## [Text under study]
......

Kiwi couple left out of pocket when travel insurance company refuses to pay out over 'foreseeable weather event'

Bad weather ruins a couple's dream holiday and, despite being fully insured, they are left thousands of dollars out of pocket.

A weather warning for all travellers out there – your travel insurance may not cover you if you haven't checked the forecast.

Cromwell resident Leigh Buttars had a travel claim turned down because of a "foreseeable weather event" - despite the weather event that caused her problems never being forecast.

"It just baffles me," she said. Leigh and her family spent a year saving for a cruise from Brisbane, Australia around the Pacific.

"This is the biggest thing we've done. So it was pretty important," she said.

Leigh and husband Steve paid for the trip in stages – one of the last things they purchased was travel insurance.

On the day Leigh paid for the policy, she later discovered that an online news website had published an article warning of an impending storm for the Dunedin region in Otago.

Three days later, the Buttars drove to Queenstown Airport for their flight to Brisbane – but it was cancelled due to high winds.

"We all went through duty free and stood in the big glass windows watching planes try to land and not being able to. So they ended up cancelling all of the flights".

Missing the flight meant the Buttars missed the boat, and the family decided to use the flight credit to take a trip to Rarotonga instead.

But they lost all the money they'd paid for the cruise and on-shore activities. When they returned from Rarotonga, Leigh put in an insurance claim for the lost cruise costs losses, about $4300.

She thought she'd be covered by her insurance – but that's not the way the family’s insurance company saw it.

......

Recorded data
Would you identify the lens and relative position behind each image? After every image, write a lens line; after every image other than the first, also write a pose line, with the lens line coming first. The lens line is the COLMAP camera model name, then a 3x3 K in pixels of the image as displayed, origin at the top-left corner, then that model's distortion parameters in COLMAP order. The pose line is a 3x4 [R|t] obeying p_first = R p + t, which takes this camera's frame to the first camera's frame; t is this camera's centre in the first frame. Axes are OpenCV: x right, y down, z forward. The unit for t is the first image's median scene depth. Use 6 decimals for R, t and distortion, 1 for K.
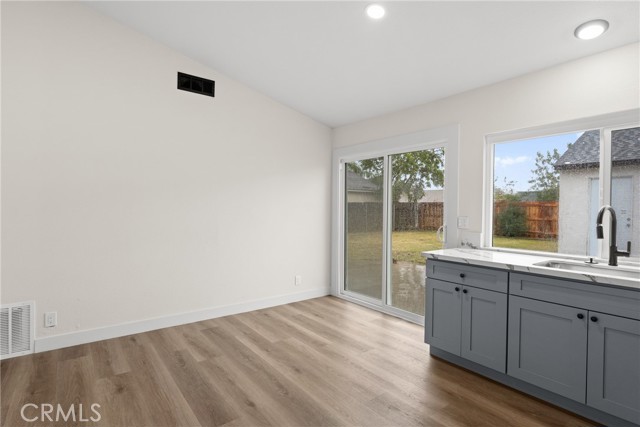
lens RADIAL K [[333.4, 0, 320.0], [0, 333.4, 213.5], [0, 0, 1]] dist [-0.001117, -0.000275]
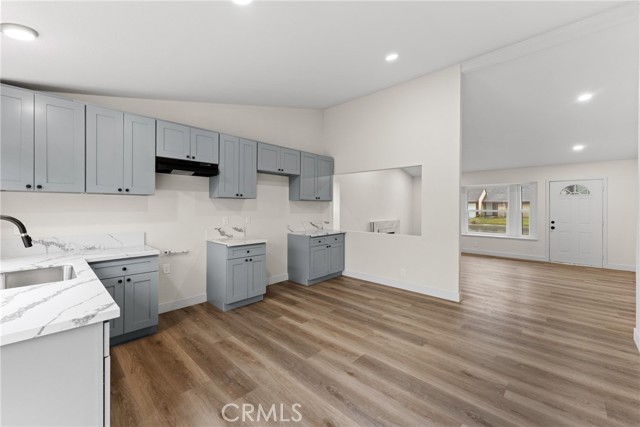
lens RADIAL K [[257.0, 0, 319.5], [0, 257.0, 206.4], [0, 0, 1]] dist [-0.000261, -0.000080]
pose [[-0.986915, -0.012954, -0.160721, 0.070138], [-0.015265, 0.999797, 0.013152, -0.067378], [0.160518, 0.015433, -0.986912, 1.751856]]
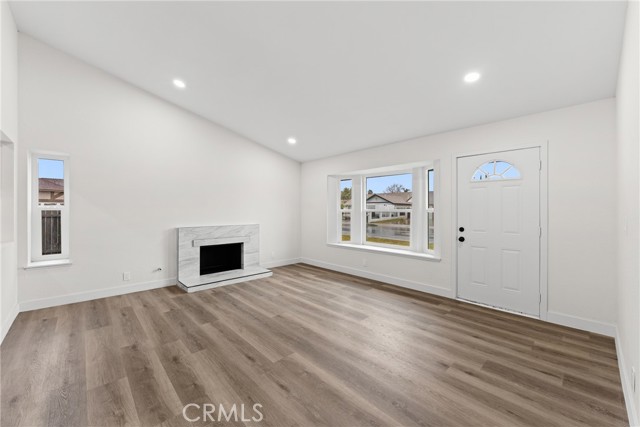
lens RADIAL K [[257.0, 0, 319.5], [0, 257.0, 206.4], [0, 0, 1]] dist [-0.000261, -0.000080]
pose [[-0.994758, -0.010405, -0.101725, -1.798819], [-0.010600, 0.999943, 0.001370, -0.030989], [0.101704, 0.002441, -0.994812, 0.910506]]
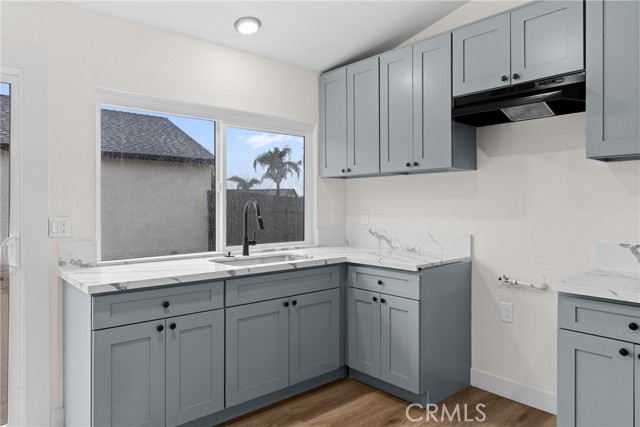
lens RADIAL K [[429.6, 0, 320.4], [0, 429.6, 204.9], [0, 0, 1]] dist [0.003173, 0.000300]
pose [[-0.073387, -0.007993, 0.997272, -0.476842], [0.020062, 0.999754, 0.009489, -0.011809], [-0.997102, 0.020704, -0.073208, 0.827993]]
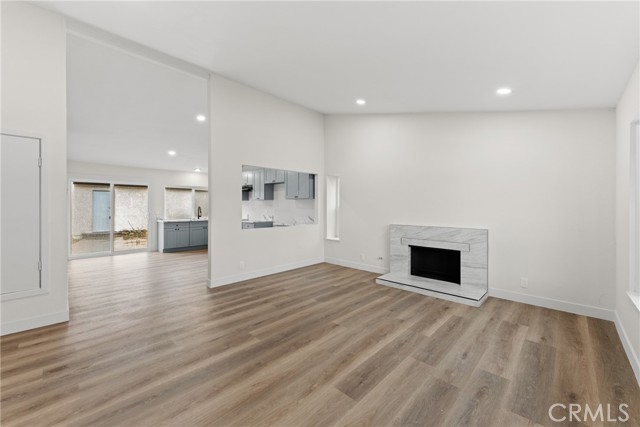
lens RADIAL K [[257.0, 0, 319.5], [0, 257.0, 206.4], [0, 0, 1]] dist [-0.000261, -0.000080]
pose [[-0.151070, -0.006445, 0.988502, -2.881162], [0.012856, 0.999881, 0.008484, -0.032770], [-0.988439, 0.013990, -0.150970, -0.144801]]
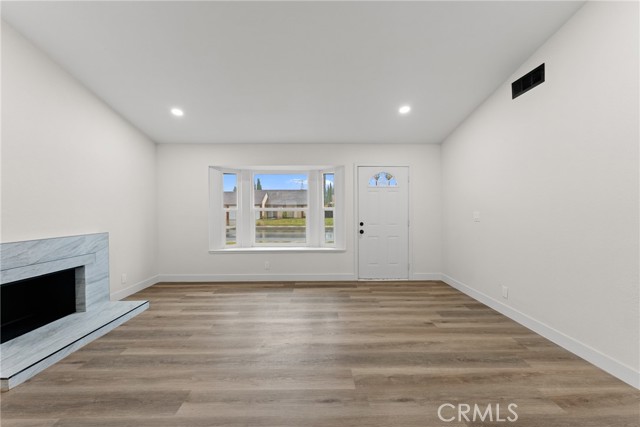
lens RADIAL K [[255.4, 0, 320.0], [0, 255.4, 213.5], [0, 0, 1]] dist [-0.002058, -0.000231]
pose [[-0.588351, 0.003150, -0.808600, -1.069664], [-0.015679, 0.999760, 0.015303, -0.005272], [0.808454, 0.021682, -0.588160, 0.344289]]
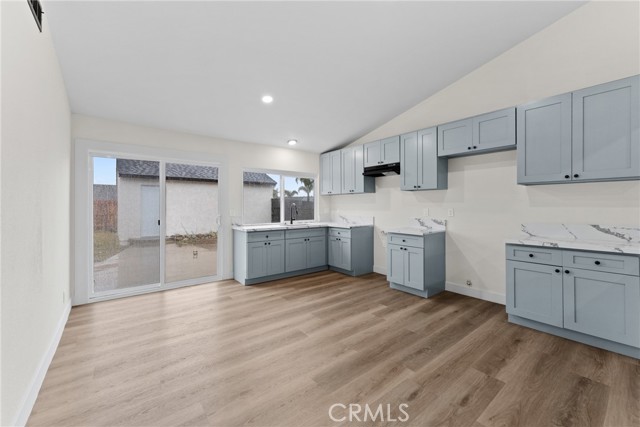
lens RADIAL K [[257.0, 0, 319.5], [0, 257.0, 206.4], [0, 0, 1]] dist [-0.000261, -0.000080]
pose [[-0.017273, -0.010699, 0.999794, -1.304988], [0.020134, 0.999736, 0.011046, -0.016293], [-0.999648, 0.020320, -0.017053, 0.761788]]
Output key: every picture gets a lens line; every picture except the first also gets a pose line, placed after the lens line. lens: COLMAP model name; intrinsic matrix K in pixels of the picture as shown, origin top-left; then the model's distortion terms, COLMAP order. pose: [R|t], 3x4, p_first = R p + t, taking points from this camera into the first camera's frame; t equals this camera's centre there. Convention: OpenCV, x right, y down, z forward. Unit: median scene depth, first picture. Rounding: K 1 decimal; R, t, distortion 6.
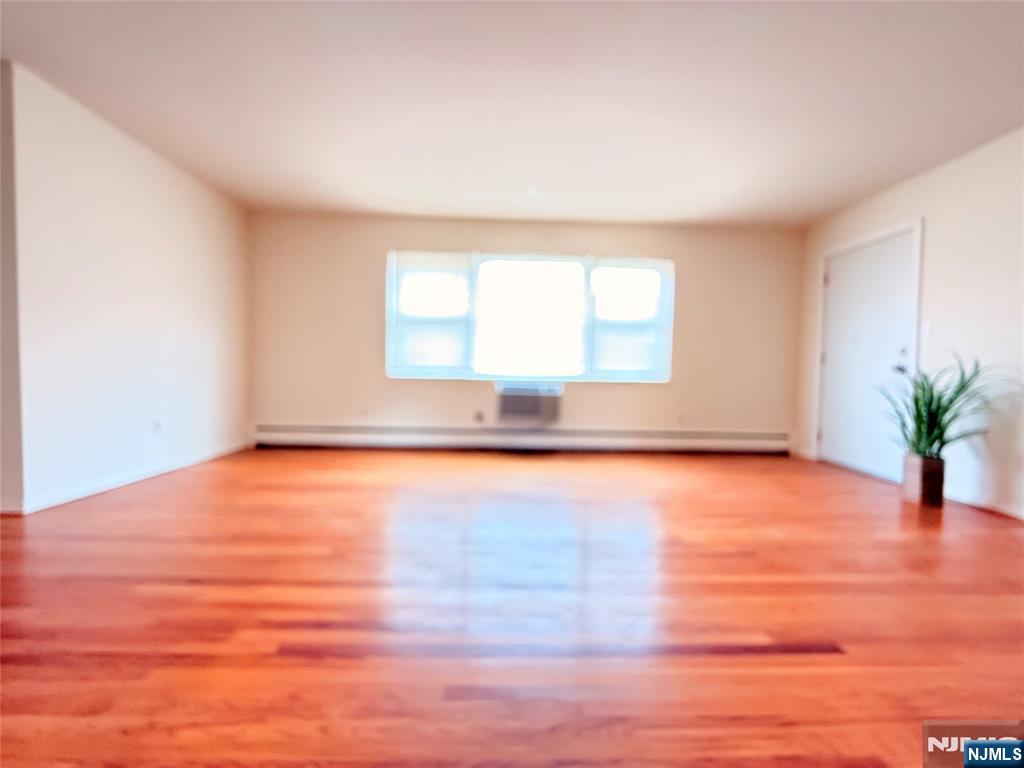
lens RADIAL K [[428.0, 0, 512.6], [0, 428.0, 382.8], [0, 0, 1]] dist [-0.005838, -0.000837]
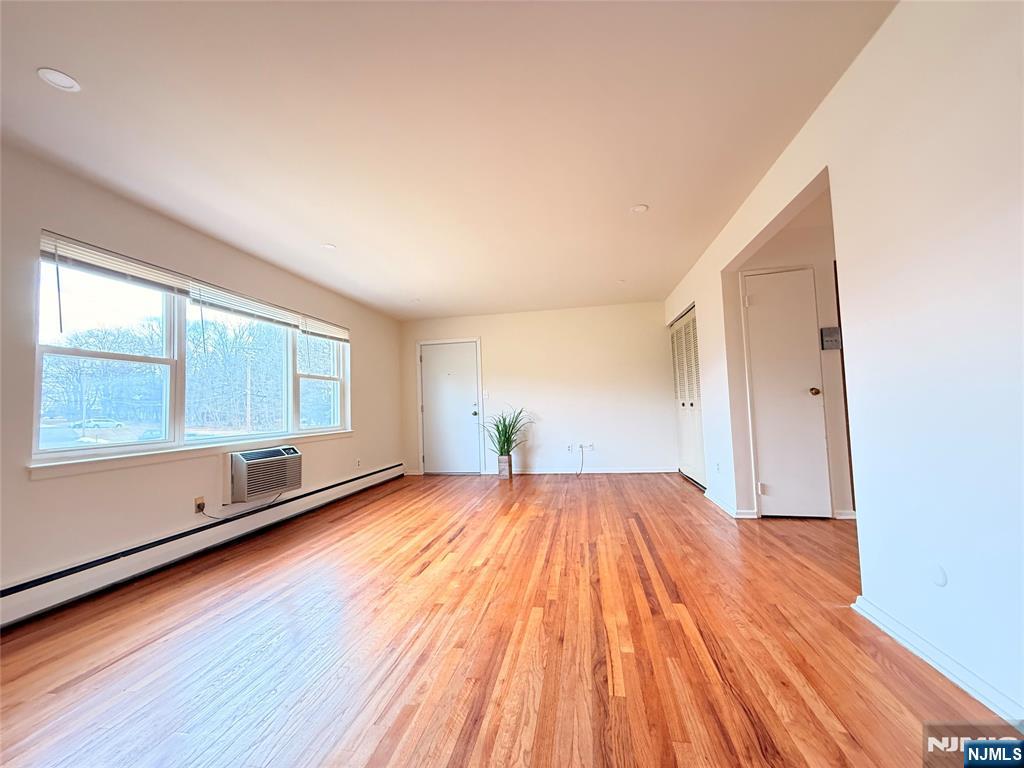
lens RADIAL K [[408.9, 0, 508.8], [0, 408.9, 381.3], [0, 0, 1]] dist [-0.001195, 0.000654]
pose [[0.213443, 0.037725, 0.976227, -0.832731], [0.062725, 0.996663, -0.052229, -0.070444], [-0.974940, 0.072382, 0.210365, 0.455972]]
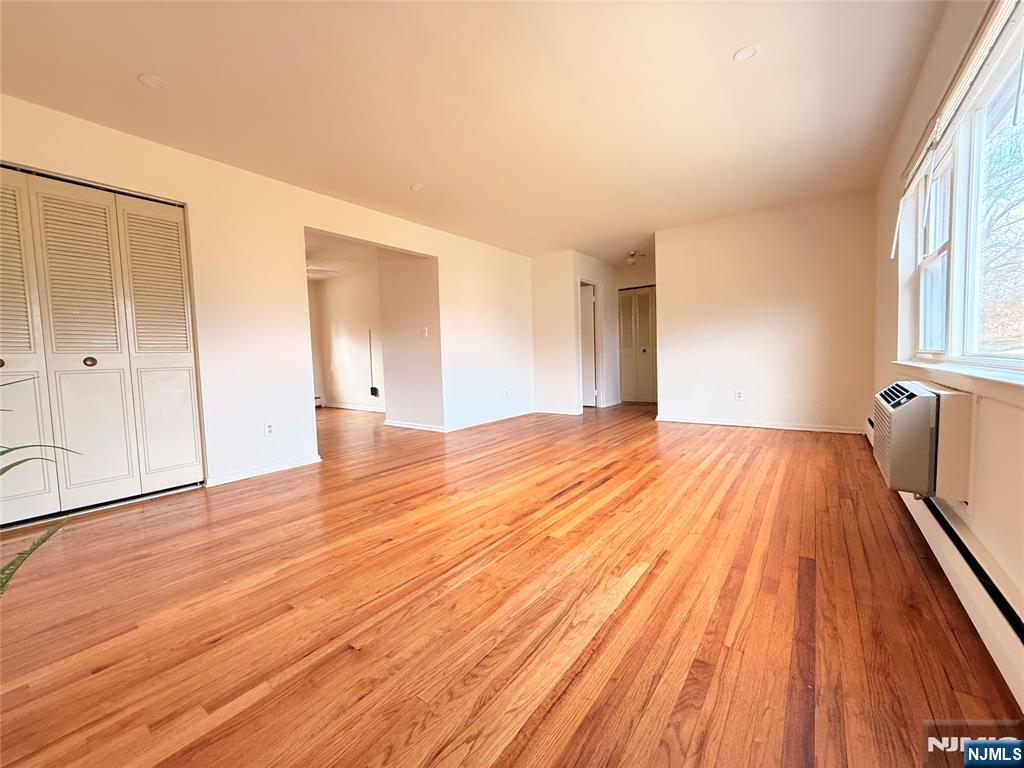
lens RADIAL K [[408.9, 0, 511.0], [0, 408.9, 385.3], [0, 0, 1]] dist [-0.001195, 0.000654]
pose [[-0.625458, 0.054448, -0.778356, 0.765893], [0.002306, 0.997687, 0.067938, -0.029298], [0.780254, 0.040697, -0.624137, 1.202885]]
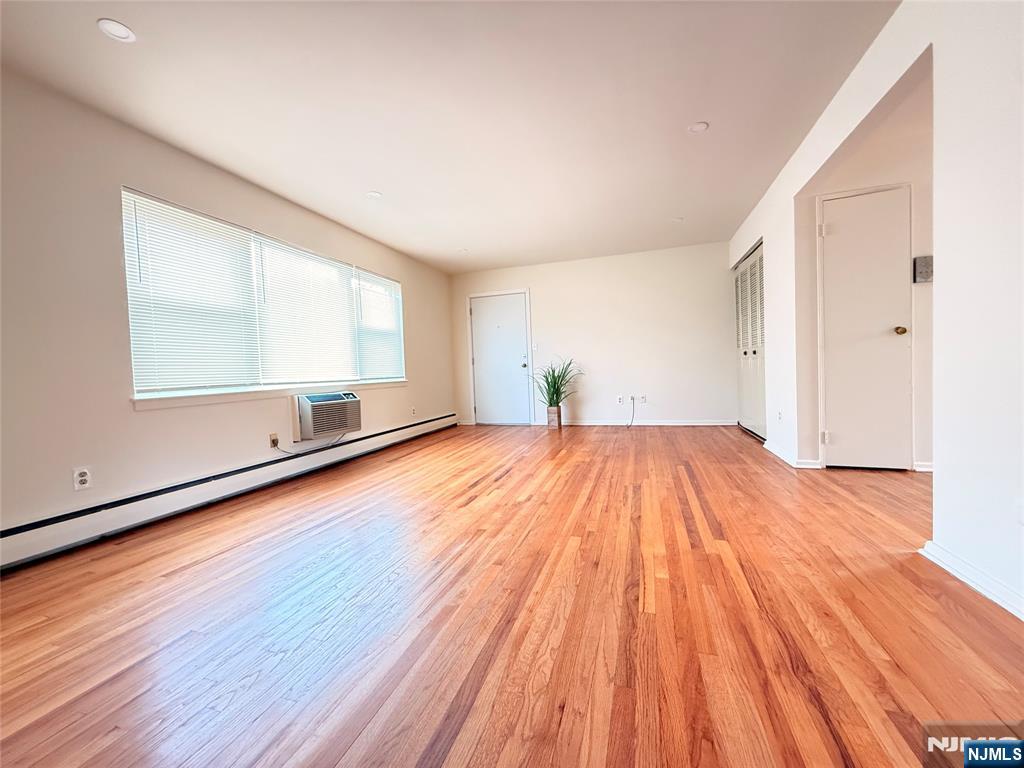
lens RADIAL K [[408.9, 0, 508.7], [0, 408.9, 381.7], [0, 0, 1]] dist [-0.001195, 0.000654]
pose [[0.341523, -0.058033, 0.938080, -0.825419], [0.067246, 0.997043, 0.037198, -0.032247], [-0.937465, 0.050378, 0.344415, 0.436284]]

......

Continue the news story about the Buttars family's denied travel insurance claim, beginning right after its last sentence.

## [Result for this task]
CoverMore has declined the Buttars claim on the basis there was a "mass media warning" of bad weather for the wider region.

CoverMore’s chief executive Bruce Morrison told Fair Go in a statement that "the reason we provided the media links was simply to demonstrate that the storm was receiving widespread media attention across a variety of media and, as a result, flight cancellations had become a foreseeable event".

The articles the company provided the family all related to the weather bomb that caused widespread flooding, slips and heavy rainfall across Canterbury and eastern Otago – but there's no mention of high winds forecast for Queenstown.

"It was an actual link to [the NZ Herald] website which I’ve never been on before … I watched the weather forecast and saw that it was heavy rain and snow. Which wasn't even the reason that our flight was cancelled, it wasn’t raining. It was wind," said Leigh.

MetService told Fair Go there was no warning at all of high wind gusts for inland Otago, and at the time Leigh booked her insurance there were no official weather warnings out for the region either.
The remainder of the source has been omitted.